[Saved entries]
▬▬▬
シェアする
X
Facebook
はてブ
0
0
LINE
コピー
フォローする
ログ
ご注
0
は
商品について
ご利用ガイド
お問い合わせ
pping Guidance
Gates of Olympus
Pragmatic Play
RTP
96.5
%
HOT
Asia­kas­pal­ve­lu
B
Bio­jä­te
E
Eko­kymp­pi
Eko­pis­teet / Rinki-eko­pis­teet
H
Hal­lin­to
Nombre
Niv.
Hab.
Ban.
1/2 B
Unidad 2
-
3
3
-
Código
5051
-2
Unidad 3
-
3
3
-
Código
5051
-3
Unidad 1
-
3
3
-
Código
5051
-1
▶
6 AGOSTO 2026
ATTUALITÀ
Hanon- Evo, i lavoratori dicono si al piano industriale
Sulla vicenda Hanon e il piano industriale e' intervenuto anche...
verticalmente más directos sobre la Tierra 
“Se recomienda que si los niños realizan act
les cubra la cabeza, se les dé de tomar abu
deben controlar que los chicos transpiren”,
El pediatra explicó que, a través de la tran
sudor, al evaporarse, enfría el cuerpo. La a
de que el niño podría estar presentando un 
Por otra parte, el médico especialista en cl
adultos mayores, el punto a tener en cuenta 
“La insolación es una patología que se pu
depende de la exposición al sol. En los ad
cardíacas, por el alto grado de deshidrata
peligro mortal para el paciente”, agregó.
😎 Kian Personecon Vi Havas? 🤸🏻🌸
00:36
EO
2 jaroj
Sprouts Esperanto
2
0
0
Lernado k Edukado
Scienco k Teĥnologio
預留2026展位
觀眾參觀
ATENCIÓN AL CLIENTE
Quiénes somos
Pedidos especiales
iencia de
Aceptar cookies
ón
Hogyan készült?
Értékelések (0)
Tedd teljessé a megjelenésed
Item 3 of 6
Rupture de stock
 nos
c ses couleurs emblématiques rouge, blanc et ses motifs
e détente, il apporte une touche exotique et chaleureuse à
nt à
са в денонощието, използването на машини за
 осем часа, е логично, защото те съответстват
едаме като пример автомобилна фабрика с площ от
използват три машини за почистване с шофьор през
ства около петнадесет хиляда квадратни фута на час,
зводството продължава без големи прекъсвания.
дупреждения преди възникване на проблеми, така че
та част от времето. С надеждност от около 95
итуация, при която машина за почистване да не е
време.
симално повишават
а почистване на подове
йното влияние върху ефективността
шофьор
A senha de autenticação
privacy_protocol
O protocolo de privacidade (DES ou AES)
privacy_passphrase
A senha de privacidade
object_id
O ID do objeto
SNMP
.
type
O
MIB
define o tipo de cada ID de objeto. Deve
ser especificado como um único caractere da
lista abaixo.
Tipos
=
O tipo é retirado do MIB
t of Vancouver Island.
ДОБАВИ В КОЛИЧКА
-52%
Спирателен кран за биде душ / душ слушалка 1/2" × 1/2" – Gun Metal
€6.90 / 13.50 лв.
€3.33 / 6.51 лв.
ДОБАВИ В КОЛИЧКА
▬▬▬
> Exercise: Write out the entries above word for word.

> Solution to this task:
シェアする
X
Facebook
はてブ
0
0
LINE
コピー
フォローする
ログ
ご注
0
は
商品について
ご利用ガイド
お問い合わせ
pping Guidance
Gates of Olympus
Pragmatic Play
RTP
96.5
%
HOT
Asia­kas­pal­ve­lu
B
Bio­jä­te
E
Eko­kymp­pi
Eko­pis­teet / Rinki-eko­pis­teet
H
Hal­lin­to
Nombre
Niv.
Hab.
Ban.
1/2 B
Unidad 2
-
3
3
-
Código
5051
-2
Unidad 3
-
3
3
-
Código
5051
-3
Unidad 1
-
3
3
-
Código
5051
-1
▶
6 AGOSTO 2026
ATTUALITÀ
Hanon- Evo, i lavoratori dicono si al piano industriale
Sulla vicenda Hanon e il piano industriale e' intervenuto anche...
verticalmente más directos sobre la Tierra 
“Se recomienda que si los niños realizan act
les cubra la cabeza, se les dé de tomar abu
deben controlar que los chicos transpiren”,
El pediatra explicó que, a través de la tran
sudor, al evaporarse, enfría el cuerpo. La a
de que el niño podría estar presentando un 
Por otra parte, el médico especialista en cl
adultos mayores, el punto a tener en cuenta 
“La insolación es una patología que se pu
depende de la exposición al sol. En los ad
cardíacas, por el alto grado de deshidrata
peligro mortal para el paciente”, agregó.
😎 Kian Personecon Vi Havas? 🤸🏻🌸
00:36
EO
2 jaroj
Sprouts Esperanto
2
0
0
Lernado k Edukado
Scienco k Teĥnologio
預留2026展位
觀眾參觀
ATENCIÓN AL CLIENTE
Quiénes somos
Pedidos especiales
iencia de
Aceptar cookies
ón
Hogyan készült?
Értékelések (0)
Tedd teljessé a megjelenésed
Item 3 of 6
Rupture de stock
 nos
c ses couleurs emblématiques rouge, blanc et ses motifs
e détente, il apporte une touche exotique et chaleureuse à
nt à
са в денонощието, използването на машини за
 осем часа, е логично, защото те съответстват
едаме като пример автомобилна фабрика с площ от
използват три машини за почистване с шофьор през
ства около петнадесет хиляда квадратни фута на час,
зводството продължава без големи прекъсвания.
дупреждения преди възникване на проблеми, така че
та част от времето. С надеждност от около 95
итуация, при която машина за почистване да не е
време.
симално повишават
а почистване на подове
йното влияние върху ефективността
шофьор
A senha de autenticação
privacy_protocol
O protocolo de privacidade (DES ou AES)
privacy_passphrase
A senha de privacidade
object_id
O ID do objeto
SNMP
.
type
O
MIB
define o tipo de cada ID de objeto. Deve
ser especificado como um único caractere da
lista abaixo.
Tipos
=
O tipo é retirado do MIB
t of Vancouver Island.
ДОБАВИ В КОЛИЧКА
-52%
Спирателен кран за биде душ / душ слушалка 1/2" × 1/2" – Gun Metal
€6.90 / 13.50 лв.
€3.33 / 6.51 лв.
ДОБАВИ В КОЛИЧКА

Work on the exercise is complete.